== Segment start ==

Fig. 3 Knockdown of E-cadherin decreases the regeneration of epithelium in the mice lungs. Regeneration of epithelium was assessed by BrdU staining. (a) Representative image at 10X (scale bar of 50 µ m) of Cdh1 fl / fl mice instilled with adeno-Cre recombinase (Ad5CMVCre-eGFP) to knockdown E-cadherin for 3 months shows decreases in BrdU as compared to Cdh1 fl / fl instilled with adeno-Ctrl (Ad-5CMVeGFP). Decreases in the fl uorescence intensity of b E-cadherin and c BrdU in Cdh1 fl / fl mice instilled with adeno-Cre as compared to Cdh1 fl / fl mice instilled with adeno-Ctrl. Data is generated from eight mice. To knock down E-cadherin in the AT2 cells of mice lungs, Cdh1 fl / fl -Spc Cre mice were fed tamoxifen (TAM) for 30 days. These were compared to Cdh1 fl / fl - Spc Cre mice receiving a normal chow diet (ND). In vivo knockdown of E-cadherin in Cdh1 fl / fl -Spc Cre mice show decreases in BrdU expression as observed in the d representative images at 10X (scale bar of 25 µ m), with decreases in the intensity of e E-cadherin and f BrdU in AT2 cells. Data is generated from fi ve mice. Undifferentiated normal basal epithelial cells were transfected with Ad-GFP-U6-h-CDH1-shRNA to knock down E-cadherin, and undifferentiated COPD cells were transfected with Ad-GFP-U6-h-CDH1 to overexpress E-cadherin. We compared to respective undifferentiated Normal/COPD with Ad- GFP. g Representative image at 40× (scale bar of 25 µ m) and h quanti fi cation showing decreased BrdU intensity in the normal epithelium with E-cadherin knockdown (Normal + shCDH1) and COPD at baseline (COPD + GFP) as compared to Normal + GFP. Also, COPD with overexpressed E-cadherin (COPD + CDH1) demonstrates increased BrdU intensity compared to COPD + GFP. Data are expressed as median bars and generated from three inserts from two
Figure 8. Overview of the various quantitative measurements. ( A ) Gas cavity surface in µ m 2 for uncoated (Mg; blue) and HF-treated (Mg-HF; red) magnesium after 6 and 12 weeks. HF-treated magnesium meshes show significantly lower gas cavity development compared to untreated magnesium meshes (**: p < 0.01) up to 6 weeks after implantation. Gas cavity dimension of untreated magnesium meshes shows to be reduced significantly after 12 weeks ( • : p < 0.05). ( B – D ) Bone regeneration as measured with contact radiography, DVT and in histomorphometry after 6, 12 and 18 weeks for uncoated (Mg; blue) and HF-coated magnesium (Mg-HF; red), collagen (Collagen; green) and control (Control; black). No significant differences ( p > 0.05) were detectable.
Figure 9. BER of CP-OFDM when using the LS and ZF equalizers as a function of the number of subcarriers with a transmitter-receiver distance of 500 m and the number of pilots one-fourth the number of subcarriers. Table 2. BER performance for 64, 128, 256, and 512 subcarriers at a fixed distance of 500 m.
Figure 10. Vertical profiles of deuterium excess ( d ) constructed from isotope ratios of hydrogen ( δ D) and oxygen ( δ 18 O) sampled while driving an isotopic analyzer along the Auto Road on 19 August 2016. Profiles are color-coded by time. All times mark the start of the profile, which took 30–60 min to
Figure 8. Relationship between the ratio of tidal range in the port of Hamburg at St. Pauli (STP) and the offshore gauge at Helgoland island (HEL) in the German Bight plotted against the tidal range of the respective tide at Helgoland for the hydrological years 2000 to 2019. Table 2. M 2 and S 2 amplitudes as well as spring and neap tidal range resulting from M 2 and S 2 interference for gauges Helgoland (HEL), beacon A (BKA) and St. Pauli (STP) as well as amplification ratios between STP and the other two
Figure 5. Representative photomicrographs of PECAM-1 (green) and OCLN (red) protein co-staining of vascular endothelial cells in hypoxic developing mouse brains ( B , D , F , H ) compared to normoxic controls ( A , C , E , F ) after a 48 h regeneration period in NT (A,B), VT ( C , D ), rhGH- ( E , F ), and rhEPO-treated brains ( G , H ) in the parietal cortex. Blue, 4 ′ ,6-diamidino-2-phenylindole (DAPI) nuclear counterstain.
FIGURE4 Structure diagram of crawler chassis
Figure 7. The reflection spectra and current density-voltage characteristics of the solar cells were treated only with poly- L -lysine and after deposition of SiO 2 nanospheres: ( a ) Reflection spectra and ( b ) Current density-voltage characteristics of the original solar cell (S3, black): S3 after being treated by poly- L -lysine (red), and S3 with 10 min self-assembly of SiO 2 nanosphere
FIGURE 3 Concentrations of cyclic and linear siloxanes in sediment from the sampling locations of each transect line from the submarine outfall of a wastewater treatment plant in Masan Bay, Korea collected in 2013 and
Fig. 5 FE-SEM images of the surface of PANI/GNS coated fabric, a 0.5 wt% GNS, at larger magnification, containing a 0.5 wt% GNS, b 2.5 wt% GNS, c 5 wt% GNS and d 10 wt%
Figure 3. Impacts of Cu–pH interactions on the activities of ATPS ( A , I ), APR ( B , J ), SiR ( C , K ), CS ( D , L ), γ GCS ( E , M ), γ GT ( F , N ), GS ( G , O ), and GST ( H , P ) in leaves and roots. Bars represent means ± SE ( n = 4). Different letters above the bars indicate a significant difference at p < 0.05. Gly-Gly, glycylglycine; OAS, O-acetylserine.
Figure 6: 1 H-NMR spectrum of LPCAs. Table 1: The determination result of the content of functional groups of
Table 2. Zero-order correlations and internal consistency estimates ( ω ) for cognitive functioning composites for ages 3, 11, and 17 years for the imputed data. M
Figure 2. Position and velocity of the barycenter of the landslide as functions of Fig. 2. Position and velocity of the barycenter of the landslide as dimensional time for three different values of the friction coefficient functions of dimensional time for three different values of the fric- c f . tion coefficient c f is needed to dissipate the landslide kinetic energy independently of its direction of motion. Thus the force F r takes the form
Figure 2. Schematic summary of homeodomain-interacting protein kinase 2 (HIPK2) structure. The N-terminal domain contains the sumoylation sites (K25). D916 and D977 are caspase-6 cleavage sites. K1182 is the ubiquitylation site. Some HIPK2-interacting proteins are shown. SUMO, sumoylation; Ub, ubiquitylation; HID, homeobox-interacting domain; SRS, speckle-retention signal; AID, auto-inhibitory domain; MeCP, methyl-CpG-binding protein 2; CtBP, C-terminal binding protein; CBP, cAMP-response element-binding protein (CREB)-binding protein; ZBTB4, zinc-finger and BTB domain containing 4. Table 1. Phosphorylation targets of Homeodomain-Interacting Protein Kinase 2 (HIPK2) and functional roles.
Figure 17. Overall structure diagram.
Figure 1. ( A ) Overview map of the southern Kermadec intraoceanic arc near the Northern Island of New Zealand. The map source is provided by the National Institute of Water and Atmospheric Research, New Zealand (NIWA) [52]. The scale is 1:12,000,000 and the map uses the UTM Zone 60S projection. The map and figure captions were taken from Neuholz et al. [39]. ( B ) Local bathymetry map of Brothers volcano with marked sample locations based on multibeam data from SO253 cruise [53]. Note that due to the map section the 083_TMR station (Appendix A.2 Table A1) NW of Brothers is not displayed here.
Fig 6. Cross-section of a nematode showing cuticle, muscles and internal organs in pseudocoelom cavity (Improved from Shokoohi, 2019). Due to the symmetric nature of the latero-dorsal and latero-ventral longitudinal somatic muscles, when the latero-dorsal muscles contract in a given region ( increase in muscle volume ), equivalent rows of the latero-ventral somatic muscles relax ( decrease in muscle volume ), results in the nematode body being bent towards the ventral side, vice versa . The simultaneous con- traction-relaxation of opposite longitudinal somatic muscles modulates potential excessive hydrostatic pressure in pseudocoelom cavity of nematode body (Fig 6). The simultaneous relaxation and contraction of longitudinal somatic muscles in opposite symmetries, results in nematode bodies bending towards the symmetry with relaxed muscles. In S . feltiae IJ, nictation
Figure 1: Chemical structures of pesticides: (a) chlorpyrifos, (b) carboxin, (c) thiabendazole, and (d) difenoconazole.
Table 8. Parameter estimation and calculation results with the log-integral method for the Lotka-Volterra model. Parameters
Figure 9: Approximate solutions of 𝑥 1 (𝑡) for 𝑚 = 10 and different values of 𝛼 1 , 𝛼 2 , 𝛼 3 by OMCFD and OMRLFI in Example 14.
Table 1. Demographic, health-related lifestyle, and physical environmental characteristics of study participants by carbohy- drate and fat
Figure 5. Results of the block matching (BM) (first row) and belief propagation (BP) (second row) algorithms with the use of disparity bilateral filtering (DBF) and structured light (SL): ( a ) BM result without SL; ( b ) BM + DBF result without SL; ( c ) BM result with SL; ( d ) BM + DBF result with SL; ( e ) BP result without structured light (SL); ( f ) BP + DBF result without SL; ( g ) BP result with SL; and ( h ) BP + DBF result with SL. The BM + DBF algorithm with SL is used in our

== Segment end ==

=== WORK REQUEST ===
The lines holding the string "diagram" are what is needed from the material above.

=== RESULT ===
FIGURE4 Structure diagram of crawler chassis
Figure 17. Overall structure diagram.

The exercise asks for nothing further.